Did the imprisonment cause Paul to complain? Philippians 1:12-14, "Now I want you to know, brethren, that my circumstances have turned out for the greater progress of the gospel, so that my imprisonment in the cause of Christ has become well known throughout the whole praetorian guard and to everyone else, and that most of the brethren, trusting in the Lord because of my imprisonment, have far more courage to speak the word of God without fear." By faith, Paul saw only the good in the situation.
What about those fake believers seeking to cause Paul emotional harm?

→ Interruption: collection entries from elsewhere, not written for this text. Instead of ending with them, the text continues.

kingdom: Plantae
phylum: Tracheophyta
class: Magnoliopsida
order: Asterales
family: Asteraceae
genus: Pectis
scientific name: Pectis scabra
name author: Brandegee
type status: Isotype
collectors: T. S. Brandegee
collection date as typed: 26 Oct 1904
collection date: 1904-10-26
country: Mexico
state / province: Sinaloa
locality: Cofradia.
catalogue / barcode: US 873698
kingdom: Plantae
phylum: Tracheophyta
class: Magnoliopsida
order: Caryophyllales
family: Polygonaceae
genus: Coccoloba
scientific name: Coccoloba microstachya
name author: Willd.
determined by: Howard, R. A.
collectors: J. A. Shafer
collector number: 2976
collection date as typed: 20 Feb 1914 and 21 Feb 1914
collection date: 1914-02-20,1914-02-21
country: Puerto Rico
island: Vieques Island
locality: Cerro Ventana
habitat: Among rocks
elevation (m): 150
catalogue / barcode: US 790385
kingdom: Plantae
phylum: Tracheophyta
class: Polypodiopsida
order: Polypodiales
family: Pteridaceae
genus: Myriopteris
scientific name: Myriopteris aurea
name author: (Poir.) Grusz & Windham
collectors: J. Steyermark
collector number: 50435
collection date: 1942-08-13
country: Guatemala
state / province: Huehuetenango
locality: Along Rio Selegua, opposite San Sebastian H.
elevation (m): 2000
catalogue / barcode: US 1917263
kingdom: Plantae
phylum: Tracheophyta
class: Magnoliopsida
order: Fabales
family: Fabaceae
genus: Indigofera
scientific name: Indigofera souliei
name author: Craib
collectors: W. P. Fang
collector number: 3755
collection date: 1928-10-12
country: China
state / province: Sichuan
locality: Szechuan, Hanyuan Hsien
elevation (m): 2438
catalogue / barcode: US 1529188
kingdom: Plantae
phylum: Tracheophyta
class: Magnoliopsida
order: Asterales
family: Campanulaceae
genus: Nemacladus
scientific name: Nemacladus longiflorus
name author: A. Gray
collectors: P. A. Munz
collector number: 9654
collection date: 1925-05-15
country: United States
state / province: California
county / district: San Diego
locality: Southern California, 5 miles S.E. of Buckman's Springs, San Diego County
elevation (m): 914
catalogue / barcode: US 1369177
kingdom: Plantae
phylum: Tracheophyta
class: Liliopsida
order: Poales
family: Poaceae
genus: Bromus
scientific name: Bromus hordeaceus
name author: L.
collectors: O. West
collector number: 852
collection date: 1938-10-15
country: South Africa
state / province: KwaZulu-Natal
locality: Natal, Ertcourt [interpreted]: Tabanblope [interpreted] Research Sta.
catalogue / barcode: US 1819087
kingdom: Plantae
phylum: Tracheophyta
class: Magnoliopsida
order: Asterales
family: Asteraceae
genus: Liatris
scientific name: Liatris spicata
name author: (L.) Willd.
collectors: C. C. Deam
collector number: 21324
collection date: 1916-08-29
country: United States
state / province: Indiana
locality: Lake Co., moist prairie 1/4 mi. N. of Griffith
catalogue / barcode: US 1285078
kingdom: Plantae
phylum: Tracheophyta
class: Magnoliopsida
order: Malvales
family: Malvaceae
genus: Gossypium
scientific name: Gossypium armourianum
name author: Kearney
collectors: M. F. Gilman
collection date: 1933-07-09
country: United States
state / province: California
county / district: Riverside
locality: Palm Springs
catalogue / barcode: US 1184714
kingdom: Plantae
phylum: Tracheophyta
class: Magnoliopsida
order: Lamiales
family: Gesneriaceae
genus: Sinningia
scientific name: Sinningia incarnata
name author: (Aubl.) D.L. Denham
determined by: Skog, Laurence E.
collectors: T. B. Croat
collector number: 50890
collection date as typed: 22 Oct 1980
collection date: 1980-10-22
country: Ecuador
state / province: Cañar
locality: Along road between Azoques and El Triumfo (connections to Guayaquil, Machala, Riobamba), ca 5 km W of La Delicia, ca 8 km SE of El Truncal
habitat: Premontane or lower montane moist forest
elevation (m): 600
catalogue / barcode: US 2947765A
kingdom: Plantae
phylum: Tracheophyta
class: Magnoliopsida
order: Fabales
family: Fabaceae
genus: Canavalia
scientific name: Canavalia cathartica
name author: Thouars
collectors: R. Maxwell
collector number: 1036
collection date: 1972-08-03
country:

Philippians 1:15-18, "Some, to be sure, are preaching Christ even from envy and strife, but some also from good will; the latter do it out of love, knowing that I am appointed for the defense of the gospel; the former proclaim Christ out of selfish ambition rather than from pure motives, thinking to cause me distress in my imprisonment. What then? Only that in every way, whether in pretense or in truth, Christ is proclaimed; and in this I rejoice. Yes, and I will rejoice." By faith, Paul's focus was not on himself, but on Christ.
What about his overall attitude? "I will not be put to shame in anything, but that with all boldness, Christ will even now, as always, be exalted in my body, whether by life or by death. For to me, to live is Christ and to die is gain" (Phil. 1:21-22).